4.Fast-food restoranları: Fast-food türü beslenme alışkanlığı ile şişmanlık arasındaki ilişki, çok iyi ortaya konmuştur. Aileler tarafından ödüllendirme ya da bir hafta sonu aktivitesi olarak düşünülen fast-food restoranları, çocukları tat bağımlısı yapmaktadır.

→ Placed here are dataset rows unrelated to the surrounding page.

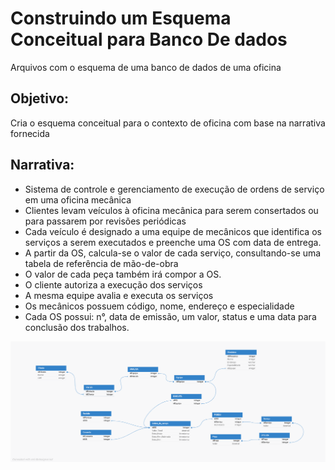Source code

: # Construindo um Esquema Conceitual para Banco De dados
Arquivos com o esquema de uma banco de dados de uma oficina

## Objetivo:
Cria o esquema conceitual para o contexto de oficina com base na narrativa fornecida

## Narrativa:
* Sistema de controle e gerenciamento de execução de ordens de serviço em uma oficina mecânica
* Clientes levam veículos à oficina mecânica para serem consertados ou para passarem por revisões  periódicas
* Cada veículo é designado a uma equipe de mecânicos que identifica os serviços a serem executados e preenche uma OS com data de entrega.
* A partir da OS, calcula-se o valor de cada serviço, consultando-se uma tabela de referência de mão-de-obra
* O valor de cada peça também irá compor a OS.
* O cliente autoriza a execução dos serviços
* A mesma equipe avalia e executa os serviços
* Os mecânicos possuem código, nome, endereço e especialidade
* Cada OS possui: n°, data de emissão, um valor, status e uma data para conclusão dos trabalhos.

![alt text](https://github.com/Calteryeker/db-review/blob/main/Construindo%20um%20Esquema%20Conceitual%20para%20Banco%20De%20dados/oficina_1.png)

Reklamlara milyon dolar harcayan bu restoranlar, oyuncak promosyonlu çocuk menüleri ile de çekiciliğini canlı tutmaktadır.
5.Psiko-sosyal faktörler (Anne-baba ihmali): Anne-baba ihmali yaş, cins, sosyo-ekonomik yapı ve kültürel düzeye bakmaksızın çocuklarda özellikle gençlerde, psiko-sosyal strese ve şişmanlığa yol açmaktadır.
Neler yapılmalı?
•Yerel yönetimler aktif yaşam ve sağlıklı beslenme için ortam ve olanaklar sağlamalı,
•Çocuklar ve ergenler ticari faaliyetlar için kullanılmamalı,
•Medya sağlıklı beslenme ve aktif yaşam bilincini geliştirebilmek için, toplumu bilgilendirme ve eğitme konusunda sorumluluk taşımalı,
•Düşük sosyo-ekonomik düzeyli çocuklar için, uygun fiyatlı eğlence ve egzersiz olanakları sağlanmalı,
•İşlenmiş ürünlerin yağ, şeker ve tuz içeriği azaltılmalı,
•Hazır ürünlerin üzerinde beslenmeye ilişkin uygun etiket bilgileri bulunmalı,
•Şehir düzenlemesi daha iyi yapılmalı,
•Bisiklet teşvik edilmeli, bunun için bisiklet öncelikli yollar açılmalı,
•Yürüyüş teşvik edilmeli, bunun için yaya kaldırımları uygun düzenlenmeli, otopark olarak kullanılmamalı,
•Boş zamanların fiziksel aktivite ile geçirilebilmesi için, çocuklar motive edilmeli,
•Sağlıklı beslenme ve fiziksel aktivitenin önemine ilişkin broşürlere, kitapçıklara, posterlere vb dokümanlara kolay ulaşılabilmeli,
•Şişmanlık erken belirlenmeli ve iyi yönetilmeli,
•Şişmanlığın önlenmesine ilişkin sağlık çalışanları eğitilmeli, yetiştirilmeli,
•Şişman çocukların damgalanması ya da aşağılanması önlenmeli
•Sağlıklı besin tüketimi için etkili projeler geliştirilmeli, hayata geçirilmeli,
•Sağlık profesyonelleri şişmanlığın tanımlanmasında, tedavisinde ve önlenmesinde etkin rol üstlenmeli.
Sonuç ve öneriler
Tüm dünyada bulaşıcı hastalık şeklinde artan çocuklarda şişmanlığın önlenebilmesi için:
1.Evde çocuğun bakımından sorumlu anne-babaların, diğer aile bireylerinin ya da bakıcıların çocuğa sağlıklı beslenme ve fiziksel aktivite alışkanlıklarını geliştirme konusunda yardımcı olmaları, ortam sağlamaları,
2.Mevcut bilgiler, şişmanlıkla mücadelede, okulların daha etkili olabileceğini ortaya koymaktadır. Bu nedenle okul yöneticilerinin, öğretmenlerin sağlıklı beslenme ve fiziksel aktivite alışkanlıklarının kazanılabilmesi için, gerekli çabayı göstermeleri ve her aşamada anne-babalarla işbirliği yapmaları,
3.Sağlık profesyonellerinin bebeklik döneminde anne sütünü teşvik etmeleri, 2 yaşın üstünde Beden Kitle İndeksini dikkatli izlemeleri, Tip 2 diyabet, kalp-damar hastalığı vb risk taşıyanları dikkatli izlemeleri, sağlıklı beslenme ve fiziksel aktivite konusunda sadece çocuğu değil, tüm aileyi bilgilendirmeleri, eğitmeleri, aileleri çocuklarının özgüvenini koruma ve geliştirme konusunda cesaretlendirmeleri, örnek davranış içinde olmaları ve tedavi amacı taşımaksızın anne-baba ve çocukla sürekli iletişim içinde olmaları,
4.Televizyondaki sağlıksız besin reklamlarının sınırlandırılması, hatta yasaklanması,
5.Medyanın özellikle genç kızları hedef alan incelik hastalığını özendirmemesi,
6.Yiyecek-içecek sektörünün sağlıklı besin üretme ve satma konusunda seferber olması,
7.Gerekiyorsa bazı sağlıksız besinlere vergi konması,
8.Sokakların fiziksel aktivite olanakları için uygun ve güvenilir olması,
9.Tüm bu çabalarda yerel yönetimlerin, hükümetin, eğitim ve sağlık kuruluşlarının ortak hareket etmeleri, ortak stratejiler geliştirmeleri ve uygulamaları gerekmektedir.